What we need are principled voters. They will see that we have principled leaders. | Eastern North Carolina Now

    Publisher's Note: This article originally appeared in the Beaufort Observer.

Even a blind hog finds an acorn once in a while.

    We seldom hear anything from Barack Obama that we can agree with, primarily because anything he says we weigh against what he has actually done. But Tuesday (4-3-12) he said something we not only agree with, but think it was profound.

    Real Clear Politics (is that an oxymoron or what?) reports that he said:

   "This bears on your reporting," President Obama said to journalists. "I think that there is oftentimes the impulse to suggest that if the two parties are disagreeing then they're equally at fault and the truth lies somewhere in the middle. And an equivalence is presented which I think reinforces peoples' cynicism about Washington in general. This is not one of those situations where there's an equivalency."

   Now we realize that Obama was trying to school the press to report as he wants them to report him, but he did find an acorn in that comment.

    We believe there are far too many people among us who want equivalence, particularly in politics. That is, among competing ideas they yearn for the "common ground." Many of them would call themselves "moderates." They like compromise.

    The will also readily settle for mediocrity. Obama proves that.

    My Mother, a truly remarkable woman in many ways, was that way. A family tradition when I was growing up was that my Daddy and I would debate current events or politics at the Sunday dinner table (dinner was the mid-day meal). We would sometimes argue a point, then switch positions and argue the opposite side. I learn more from my Daddy, who had only a high school education than I did in any of the courses I took at Duke or Carolina. I did so because it was a challenge and he often taught me the trap of waffling to achieve equivalency. He'd chop you off at the knees if you wavered.

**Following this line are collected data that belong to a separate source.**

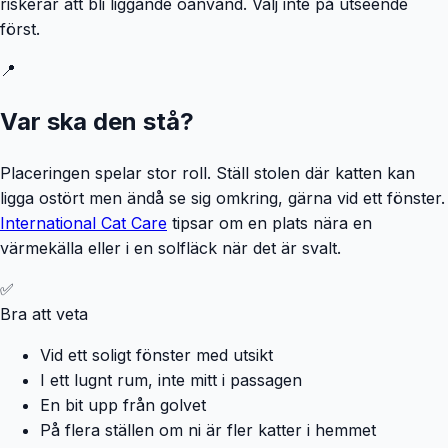
riskerar att bli liggande oanvänd. Välj inte på utseende
först.
📍
Var ska den stå?
Placeringen spelar stor roll. Ställ stolen där katten kan
ligga ostört men ändå se sig omkring, gärna vid ett fönster.
International Cat Care
tipsar om en plats nära en
värmekälla eller i en solfläck när det är svalt.
✅
Bra att veta
Vid ett soligt fönster med utsikt
I ett lugnt rum, inte mitt i passagen
En bit upp från golvet
På flera ställen om ni är fler katter i hemmet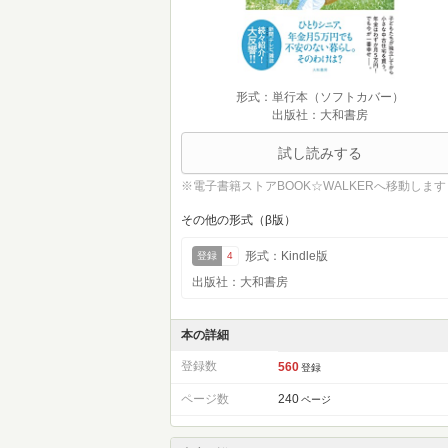
形式：単行本（ソフトカバー）
出版社：大和書房
試し読みする
※電子書籍ストアBOOK☆WALKERへ移動します
その他の形式（β版）
形式：Kindle版
登録
4
出版社：大和書房
本の詳細
登録数
560
登録
ページ数
240
ページ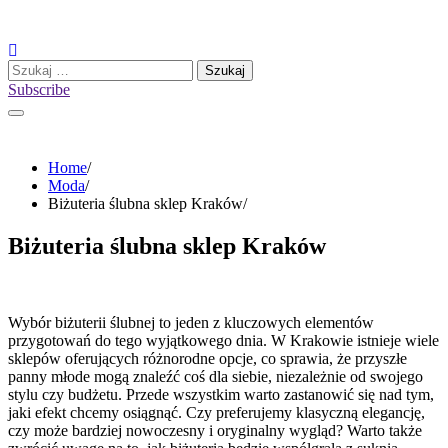
Skip
to
content
Szukaj:
Subscribe
Home
Moda
Biżuteria ślubna sklep Kraków
Biżuteria ślubna sklep Kraków
Wybór biżuterii ślubnej to jeden z kluczowych elementów
przygotowań do tego wyjątkowego dnia. W Krakowie istnieje wiele
sklepów oferujących różnorodne opcje, co sprawia, że przyszłe
panny młode mogą znaleźć coś dla siebie, niezależnie od swojego
stylu czy budżetu. Przede wszystkim warto zastanowić się nad tym,
jaki efekt chcemy osiągnąć. Czy preferujemy klasyczną elegancję,
czy może bardziej nowoczesny i oryginalny wygląd? Warto także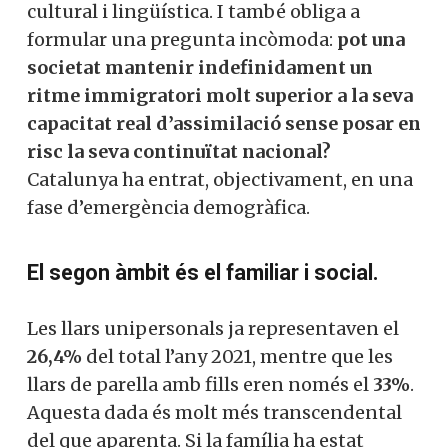
cultural i lingüística. I també obliga a
formular una pregunta incòmoda:
pot una
societat mantenir indefinidament un
ritme immigratori molt superior a la seva
capacitat real d’assimilació sense posar en
risc la seva continuïtat nacional?
Catalunya ha entrat, objectivament, en una
fase d’emergència demogràfica.
El segon àmbit és el familiar i social.
Les llars unipersonals ja representaven el
26,4%
del total l’any 2021, mentre que les
llars de parella amb fills eren només el
33%
.
Aquesta dada és molt més transcendental
del que aparenta. Si la família ha estat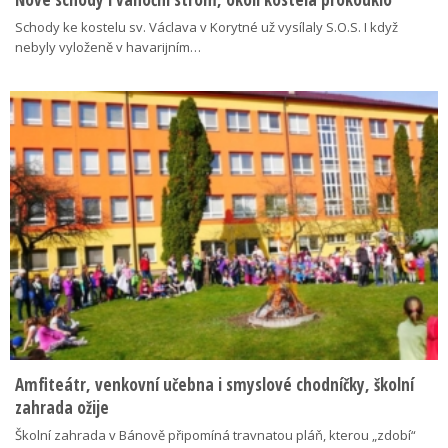
Schody ke kostelu sv. Václava v Korytné už vysílaly S.O.S. I když
nebyly vyloženě v havarijním…
Amfiteátr, venkovní učebna i smyslové chodníčky, školní
zahrada ožije
Školní zahrada v Bánově připomíná travnatou pláň, kterou „zdobí“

    Mother was always trying to get us to agree. She was obsessed with trying to achieve equivalency in our positions. That she considered success.

    But Daddy taught me that if you believe something strongly there is no room for compromise. You stand on your principles and let the chips fall where they may. At a Sunday dinner debate that works. It may not work all the time in every situation, because there are times when we need to come to agreement with someone in order to make something work.

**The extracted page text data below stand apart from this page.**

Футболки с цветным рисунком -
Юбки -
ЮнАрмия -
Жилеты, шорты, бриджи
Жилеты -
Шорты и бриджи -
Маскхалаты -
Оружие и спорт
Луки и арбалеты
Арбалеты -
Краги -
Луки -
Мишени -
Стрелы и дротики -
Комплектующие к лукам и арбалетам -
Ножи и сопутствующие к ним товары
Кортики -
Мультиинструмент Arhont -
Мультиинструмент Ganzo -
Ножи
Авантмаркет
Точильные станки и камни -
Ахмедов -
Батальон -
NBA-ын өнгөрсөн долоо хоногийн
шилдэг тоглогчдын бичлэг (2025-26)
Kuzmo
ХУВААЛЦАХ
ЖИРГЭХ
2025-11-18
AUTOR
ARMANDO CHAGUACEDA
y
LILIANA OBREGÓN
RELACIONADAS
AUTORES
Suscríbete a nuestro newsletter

    But I agree with Obama that when people see our government leaders waffle or backtrack on issues of principle they simply lose confidence in both sides. They becomes jaded, thinking that politicians will say anything they think they need to say, not what they really believe.

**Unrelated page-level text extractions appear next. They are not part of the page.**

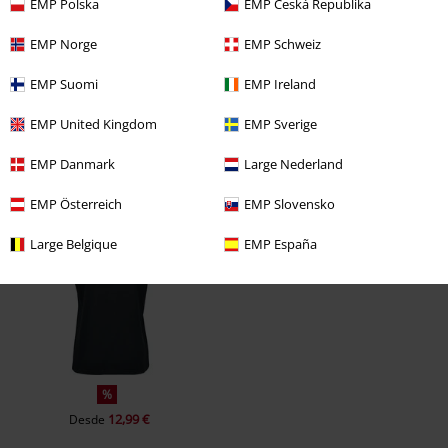
EMP Polska
EMP Česká Republika
¿Te ha sido útil esta opinión?
EMP Norge
EMP Schweiz
EMP Suomi
EMP Ireland
Comentario
EMP United Kingdom
EMP Sverige
EMP Danmark
Large Nederland
Última visita
EMP Österreich
EMP Slovensko
Large Belgique
EMP España
Enviar comentario
%
12,99 €
Desde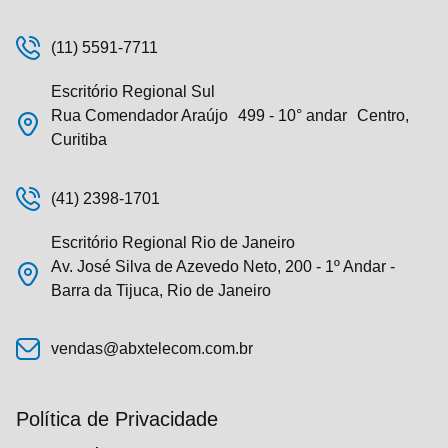
(11) 5591-7711
Escritório Regional Sul
Rua Comendador Araújo 499 - 10° andar Centro,
Curitiba
(41) 2398-1701
Escritório Regional Rio de Janeiro
Av. José Silva de Azevedo Neto, 200 - 1º Andar -
Barra da Tijuca, Rio de Janeiro
vendas@abxtelecom.com.br
Política de Privacidade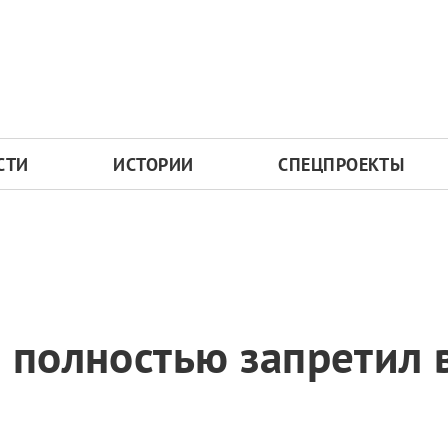
СТИ
ИСТОРИИ
СПЕЦПРОЕКТЫ
 полностью запретил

    The corollary of this milquetoast results.

    You can see this in the continuing namby-pamby approach to reducing the deficit in Washington and the "debate" between Beverly Perdue and the Republican Legislature over the sales tax/cutting education in North Carolina. What it results in is no real effective action to reduce spending and no real advancement of education or reducing the deficit. We just get a little less of everything and not much of anything.

    The better approach it seems to us is for the representatives to stand on the principles that they ran on to get elected and then weight their votes against those principles on each item before them and cast their vote accordingly and let the chips fall where they may. Then they go home and explain their votes according to the principles they ran on and let the people decide whether to send them back to Raleigh or Washington again.

    But what we actually have, ironically, is epitomized by none other than Barack Obama. Seldom does he speak that he does not equivocate. He constantly seems to be saying one thing and doing another. He says one thing to one group and something fundamentally different to another. Just look at the debate last summer on reducing the deficit--and what the result was.

    What better example does one need than to read both paragraphs of his comments in the article linked above. In the first he says equivalency is not the appropriate position to take. Then in the next paragraph he talks about "centrist positions." How much more duplicitous can you get? So who among us does not understand what he's saying...and that is: Everybody ought to agree with me.

    No that is not what we need. What we need are leaders to have principles, stand on those principles and then live or die politically according to their principles.

    One more example. America has fought four wars in recent years without a Declaration of War. The Constitution is clear. Congress declares war, the President as Commander-in-Chief prosecutes the war. If Congress cannot muster the votes to pass a Declaration of War the President should have no authority to go on the offensive militarily. And when the vote is taken, if it is to declare war then and right then every single member of Congress should join the battle to win the war.

    Walter B. Jones, Jr. is a perfect example of the fallacy of equivalency. He voted to send American troops into Iraq but then, before the job was finished he began to advocate (in such a way that the enemy could hear him) that we pull out. We would suggest to Rep. Jones that the principle here is: Don't fight if you don't intend to win. Being before something before you were against it guarantees that you are wrong. There simply are no two ways about it. The result of equivalency in Vietnam, Iraq, Afghanistan and Libya is the sacrifice of American lives for no ultimate purpose.

    As of today, April 4, 2012, there are 216 days before election day. We would urge every eligible voter to examine the candidates against the principles you feel important and then vote for the one whose principles most closely match yours. Hold that candidate to acting in accord with those principles and then let the chips fall where they may.